Day of festival fun has bigger mission of ending Jacksonville violence, code of silence

Fun, games, giving away school supplies and providing food were all a part of the vision Deborah Riley-Harris had for a community festival in A. Philip Randolph Heritage Park on Sunday. But there was also a bigger mission: Stopping the violence in Duval County and ending the code of silence.

JACKSONVILLE, Fla. – Fun, games, giving away school supplies and providing food were all a part of the vision Deborah Riley-Harris had for a community festival in A. Philip Randolph Heritage Park on Sunday.

But there was also a bigger mission: Stopping the violence in Duval County and ending the code of silence.

“I am tired of seeing all of these senseless murders that are going on in Jacksonville,” Riley-Harris said. “It is time for the community to come together and put a stop to it. We want people to socialize. We want people to build a relationship with JSO. We want them to feel comfortable talking with the police.”

This is Riley-Harris’ first time hosting this sort of event.

She hopes it draws the community closer.

All the money raised is going to a charity called Families of Slain Children.

Beverly McClain established it back in 2006 when her son, Andre Johnson, was murdered in Jacksonville a year earlier. Jonson was found dead near Trout River. He was 28 years old.

McClain is still waiting for justice as her son’s killers still have not been arrested. McClain says she is not alone.

“People need help in more ways than one,” McClain said about helping families who lost loved ones. “That grieving process is something else and still is. I have my moments but I push through.”

According to our News4JAX records, there have been 96 homicides in Duval County so far in 2022. Those who put on this event say that is unacceptable.

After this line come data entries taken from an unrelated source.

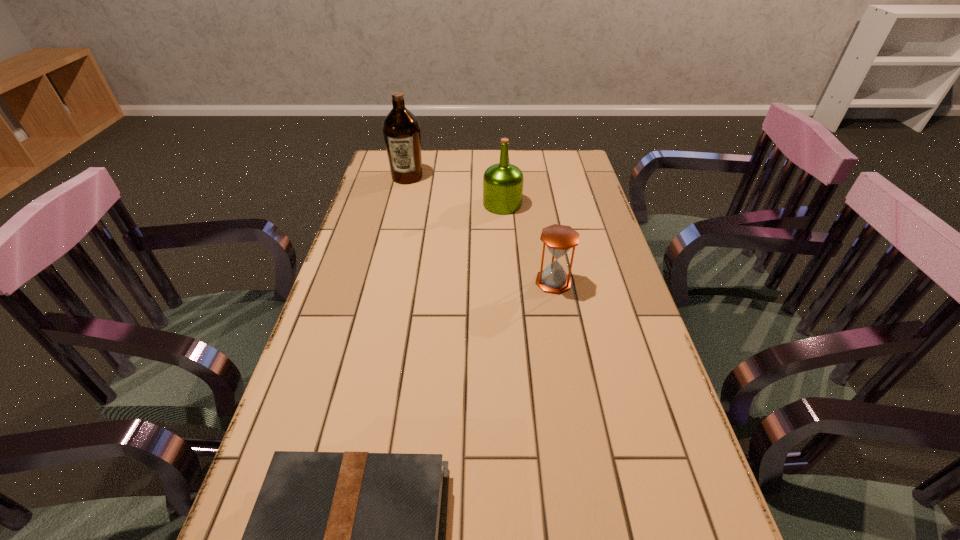
This screenshot has width=960, height=540. I want to click on object that is positioned at the left edge, so click(x=401, y=129).

In order to click on object that is at the right edge in this screenshot , I will do `click(559, 239)`.

What are the coordinates of `object at the far left corner` in the screenshot? It's located at (401, 129).

The width and height of the screenshot is (960, 540). I want to click on vacant space at the far edge, so click(x=450, y=169).

In the image, there is a desktop. Where is `vacant space at the left edge`? vacant space at the left edge is located at coordinates (413, 186).

Locate an element on the screen. The image size is (960, 540). blank space at the right edge of the desktop is located at coordinates (655, 477).

Identify the location of vacant space at the far right corner of the desktop. Image resolution: width=960 pixels, height=540 pixels. (552, 158).

Locate an element on the screen. vacant area that lies between the tallest object and the hourglass is located at coordinates (480, 230).

I want to click on vacant region between the rightmost object and the farther olive oil, so click(x=480, y=230).

This screenshot has width=960, height=540. I want to click on empty space between the second shortest object and the right olive oil, so click(x=528, y=243).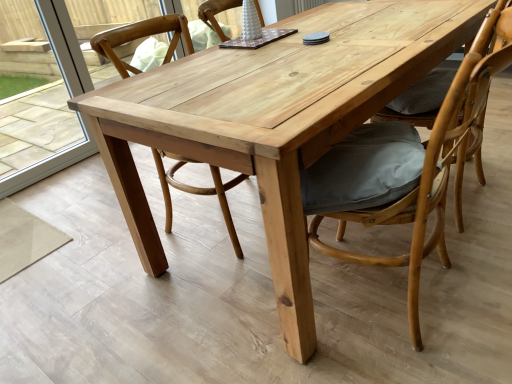
Locate an element on the screen. The image size is (512, 384). wooden cushioned chair at center, arranged as the 2th chair when viewed from the left is located at coordinates (435, 164).

In order to face natural wood chair at center, which is counted as the 1th chair, starting from the left, should I rotate leftwards or rightwards?

Turn left approximately 7.728 degrees to face it.

This screenshot has width=512, height=384. I want to click on matte gray cushion at right, the 3th chair viewed from the left, so click(x=474, y=129).

Find the location of `wooden cushioned chair at center, which is the second chair in right-to-left order`. wooden cushioned chair at center, which is the second chair in right-to-left order is located at coordinates (435, 164).

From the image's perspective, which object appears higher, transparent glass door at left or wooden cushioned chair at center, arranged as the 2th chair when viewed from the left?

transparent glass door at left.

Is there a large distance between transparent glass door at left and wooden cushioned chair at center, which is the second chair in right-to-left order?

transparent glass door at left is far away from wooden cushioned chair at center, which is the second chair in right-to-left order.

How much distance is there between transparent glass door at left and wooden cushioned chair at center, which is the second chair in right-to-left order?

transparent glass door at left is 1.82 meters from wooden cushioned chair at center, which is the second chair in right-to-left order.

Considering the relative positions of transparent glass door at left and wooden cushioned chair at center, which is the second chair in right-to-left order, in the image provided, is transparent glass door at left to the right of wooden cushioned chair at center, which is the second chair in right-to-left order, from the viewer's perspective?

No.

Is transparent glass door at left shorter than natural wood chair at center, which is counted as the 1th chair, starting from the left?

Incorrect, the height of transparent glass door at left does not fall short of that of natural wood chair at center, which is counted as the 1th chair, starting from the left.

Could you tell me if transparent glass door at left is turned towards natural wood chair at center, which is counted as the 1th chair, starting from the left?

Yes.

Would you say transparent glass door at left is inside or outside natural wood chair at center, which is counted as the 1th chair, starting from the left?

transparent glass door at left is not enclosed by natural wood chair at center, which is counted as the 1th chair, starting from the left.

Can you confirm if transparent glass door at left is smaller than natural wood chair at center, which is counted as the 1th chair, starting from the left?

Yes, transparent glass door at left is smaller than natural wood chair at center, which is counted as the 1th chair, starting from the left.

Considering the positions of point (507, 12) and point (440, 208), is point (507, 12) closer or farther from the camera than point (440, 208)?

Point (507, 12) is closer to the camera than point (440, 208).

Is wooden cushioned chair at center, which is the second chair in right-to-left order, at the back of matte gray cushion at right, the 3th chair viewed from the left?

No, matte gray cushion at right, the 3th chair viewed from the left, is not facing away from wooden cushioned chair at center, which is the second chair in right-to-left order.

From the picture: Does matte gray cushion at right, arranged as the 1th chair when viewed from the right, have a greater width compared to wooden cushioned chair at center, arranged as the 2th chair when viewed from the left?

In fact, matte gray cushion at right, arranged as the 1th chair when viewed from the right, might be narrower than wooden cushioned chair at center, arranged as the 2th chair when viewed from the left.

From the picture: Considering the relative sizes of wooden cushioned chair at center, arranged as the 2th chair when viewed from the left, and matte gray cushion at right, the 3th chair viewed from the left, in the image provided, is wooden cushioned chair at center, arranged as the 2th chair when viewed from the left, thinner than matte gray cushion at right, the 3th chair viewed from the left,?

Incorrect, the width of wooden cushioned chair at center, arranged as the 2th chair when viewed from the left, is not less than that of matte gray cushion at right, the 3th chair viewed from the left.

From their relative heights in the image, would you say wooden cushioned chair at center, arranged as the 2th chair when viewed from the left, is taller or shorter than matte gray cushion at right, arranged as the 1th chair when viewed from the right?

Clearly, wooden cushioned chair at center, arranged as the 2th chair when viewed from the left, is shorter compared to matte gray cushion at right, arranged as the 1th chair when viewed from the right.

Is wooden cushioned chair at center, arranged as the 2th chair when viewed from the left, far away from matte gray cushion at right, the 3th chair viewed from the left?

That's not correct — wooden cushioned chair at center, arranged as the 2th chair when viewed from the left, is a little close to matte gray cushion at right, the 3th chair viewed from the left.

Does wooden cushioned chair at center, arranged as the 2th chair when viewed from the left, lie behind matte gray cushion at right, the 3th chair viewed from the left?

No, wooden cushioned chair at center, arranged as the 2th chair when viewed from the left, is closer to the viewer.

How many degrees apart are the facing directions of matte gray cushion at right, the 3th chair viewed from the left, and natural wood chair at center, which is counted as the 1th chair, starting from the left?

They differ by 173 degrees in their facing directions.

Which is in front, point (480, 92) or point (239, 180)?

The point (480, 92) is closer to the camera.

Is matte gray cushion at right, the 3th chair viewed from the left, taller or shorter than natural wood chair at center, the 3th chair from the right?

In the image, matte gray cushion at right, the 3th chair viewed from the left, appears to be shorter than natural wood chair at center, the 3th chair from the right.

Which of these two, wooden cushioned chair at center, arranged as the 2th chair when viewed from the left, or natural wood chair at center, the 3th chair from the right, is bigger?

wooden cushioned chair at center, arranged as the 2th chair when viewed from the left.

From the image's perspective, which one is positioned lower, wooden cushioned chair at center, which is the second chair in right-to-left order, or natural wood chair at center, the 3th chair from the right?

From the image's view, wooden cushioned chair at center, which is the second chair in right-to-left order, is below.

Is point (449, 131) farther from viewer compared to point (172, 50)?

No, it is in front of (172, 50).

Does natural wood chair at center, the 3th chair from the right, have a larger size compared to transparent glass door at left?

Yes.

Is transparent glass door at left at the back of natural wood chair at center, which is counted as the 1th chair, starting from the left?

Correct, natural wood chair at center, which is counted as the 1th chair, starting from the left, is looking away from transparent glass door at left.

Relative to transparent glass door at left, is natural wood chair at center, the 3th chair from the right, in front or behind?

Clearly, natural wood chair at center, the 3th chair from the right, is in front of transparent glass door at left.

This screenshot has height=384, width=512. I want to click on glass door above the wooden cushioned chair at center, which is the second chair in right-to-left order (from the image's perspective), so click(x=64, y=45).

What are the coordinates of `glass door above the natural wood chair at center, which is counted as the 1th chair, starting from the left (from a real-world perspective)` in the screenshot? It's located at (64, 45).

Considering their positions, is matte gray cushion at right, the 3th chair viewed from the left, positioned further to wooden cushioned chair at center, arranged as the 2th chair when viewed from the left, than transparent glass door at left?

transparent glass door at left is positioned further to the anchor wooden cushioned chair at center, arranged as the 2th chair when viewed from the left.

Considering their positions, is matte gray cushion at right, arranged as the 1th chair when viewed from the right, positioned further to wooden cushioned chair at center, which is the second chair in right-to-left order, than natural wood chair at center, the 3th chair from the right?

natural wood chair at center, the 3th chair from the right.

Looking at the image, which one is located further to wooden cushioned chair at center, arranged as the 2th chair when viewed from the left, transparent glass door at left or natural wood chair at center, the 3th chair from the right?

transparent glass door at left is positioned further to the anchor wooden cushioned chair at center, arranged as the 2th chair when viewed from the left.

Which object lies nearer to the anchor point matte gray cushion at right, arranged as the 1th chair when viewed from the right, wooden cushioned chair at center, which is the second chair in right-to-left order, or natural wood chair at center, the 3th chair from the right?

wooden cushioned chair at center, which is the second chair in right-to-left order, is closer to matte gray cushion at right, arranged as the 1th chair when viewed from the right.

Looking at the image, which one is located closer to matte gray cushion at right, arranged as the 1th chair when viewed from the right, transparent glass door at left or natural wood chair at center, which is counted as the 1th chair, starting from the left?

Based on the image, natural wood chair at center, which is counted as the 1th chair, starting from the left, appears to be nearer to matte gray cushion at right, arranged as the 1th chair when viewed from the right.

From the picture: From the image, which object appears to be farther from matte gray cushion at right, the 3th chair viewed from the left, natural wood chair at center, which is counted as the 1th chair, starting from the left, or transparent glass door at left?

Based on the image, transparent glass door at left appears to be further to matte gray cushion at right, the 3th chair viewed from the left.

When comparing their distances from transparent glass door at left, does natural wood chair at center, which is counted as the 1th chair, starting from the left, or matte gray cushion at right, the 3th chair viewed from the left, seem further?

Based on the image, matte gray cushion at right, the 3th chair viewed from the left, appears to be further to transparent glass door at left.

Looking at the image, which one is located further to matte gray cushion at right, arranged as the 1th chair when viewed from the right, transparent glass door at left or wooden cushioned chair at center, arranged as the 2th chair when viewed from the left?

transparent glass door at left lies further to matte gray cushion at right, arranged as the 1th chair when viewed from the right, than the other object.

You are a GUI agent. You are given a task and a screenshot of the screen. Output one action in this format:
    pyautogui.click(x=<x>, y=<y>)
    Task: Click on the chair situated between transparent glass door at left and wooden cushioned chair at center, arranged as the 2th chair when viewed from the left, from left to right
    
    Given the screenshot: What is the action you would take?
    pyautogui.click(x=140, y=37)

This screenshot has height=384, width=512. I want to click on chair located between natural wood chair at center, the 3th chair from the right, and matte gray cushion at right, arranged as the 1th chair when viewed from the right, in the left-right direction, so click(435, 164).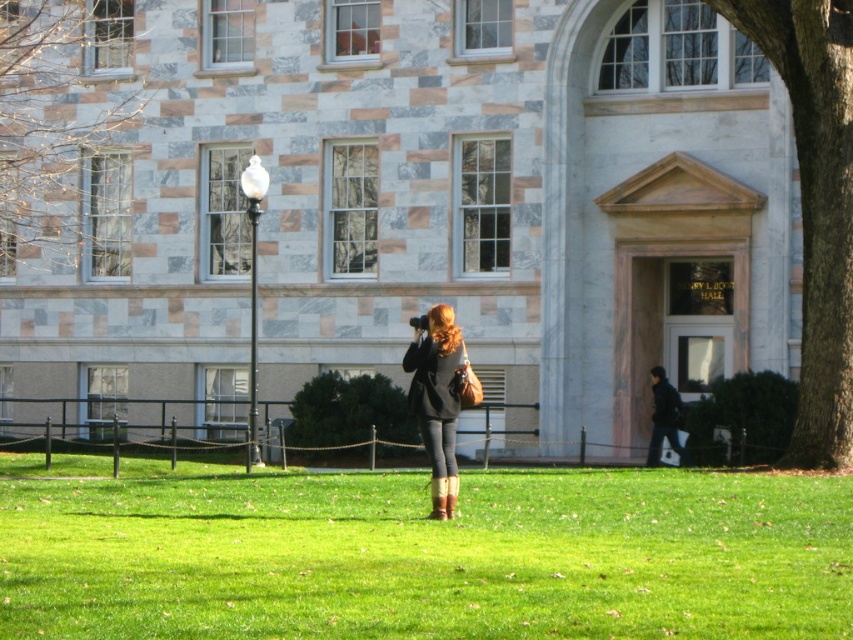
Does point (816, 221) lie behind point (38, 67)?

No, (816, 221) is closer to viewer.

Which is below, smooth brown bark at right or bare branches at upper left?

smooth brown bark at right

Which is in front, point (846, 8) or point (45, 157)?

Point (846, 8) is in front.

Identify the location of smooth brown bark at right. (816, 205).

Does green grass at center appear under bare branches at upper left?

Indeed, green grass at center is positioned under bare branches at upper left.

From the picture: Is green grass at center taller than bare branches at upper left?

No.

Who is more distant from viewer, (45, 589) or (103, 40)?

The point (103, 40) is behind.

Where is `green grass at center`? The image size is (853, 640). green grass at center is located at coordinates (427, 556).

Is smooth brown bark at right shorter than matte black jacket at center?

Yes, smooth brown bark at right is shorter than matte black jacket at center.

Who is positioned more to the right, smooth brown bark at right or matte black jacket at center?

smooth brown bark at right

At what (x,y) coordinates should I click in order to perform the action: click on smooth brown bark at right. Please return your answer as a coordinate pair (x, y). The width and height of the screenshot is (853, 640). Looking at the image, I should click on (816, 205).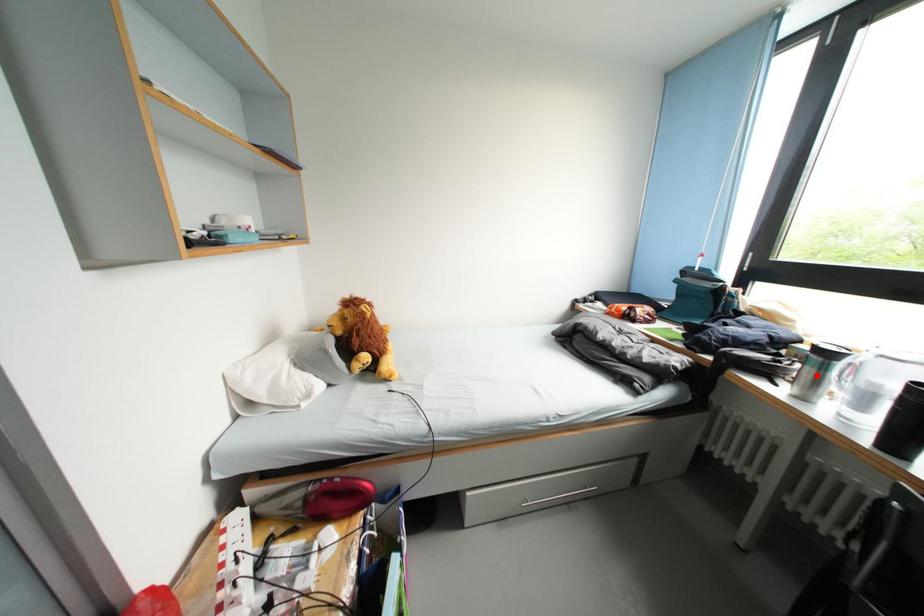
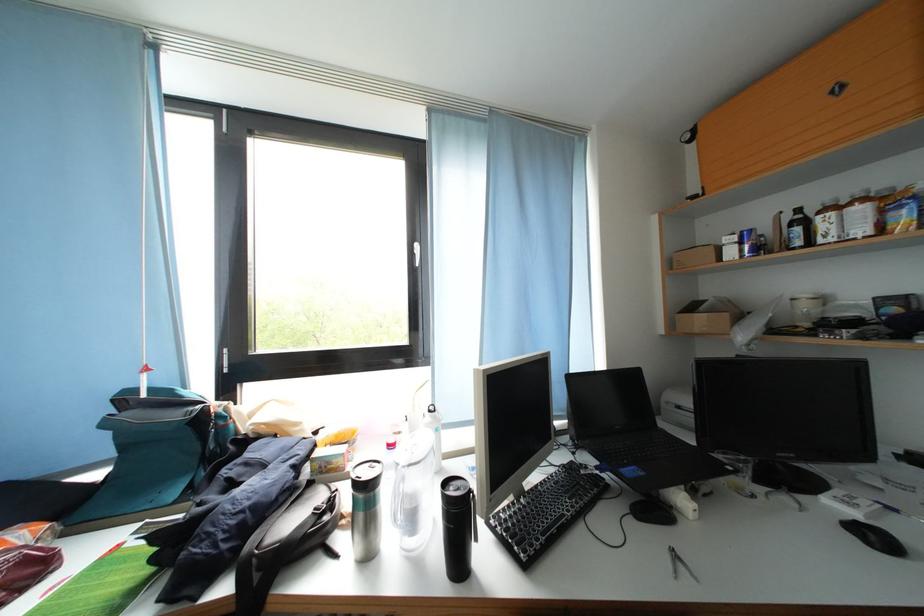
Where in the second image is the point corresponding to the highlighted location from the first image?

(369, 521)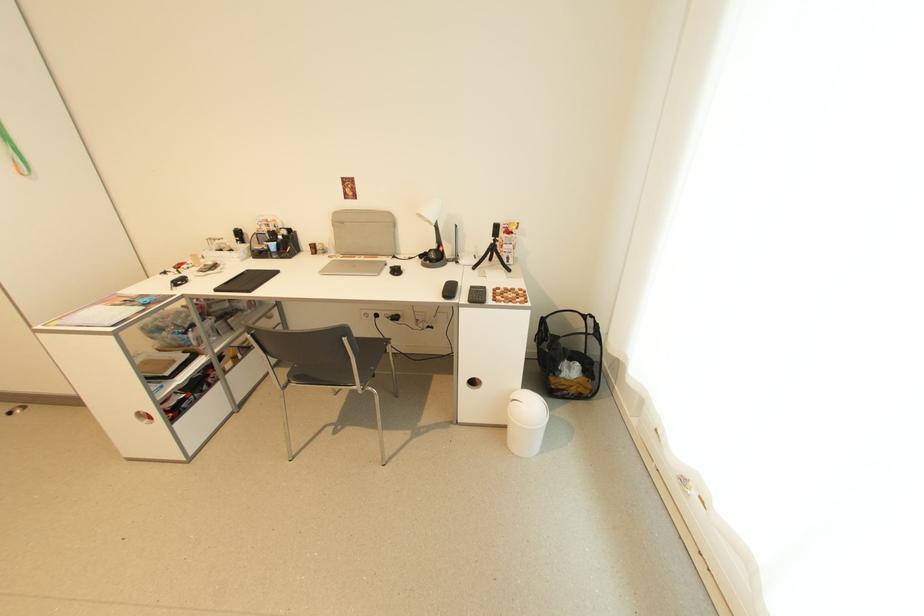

“Children are dying, women are dying, young people are dying,” Riley-Harris said, who is also shedding light not only on gun violence, but domestic violence as well. “We have to come together and put a stop to it. It is heartbreaking.”

Families of Slain Children provides resources including grief counselors, support meetings and therapy to help children who experience trauma.

“It is a deep, deep cut,” McClain said of dealing with her son’s death. “I will never forget my wound is deep. But God healed me and that is what I wish and want for others.”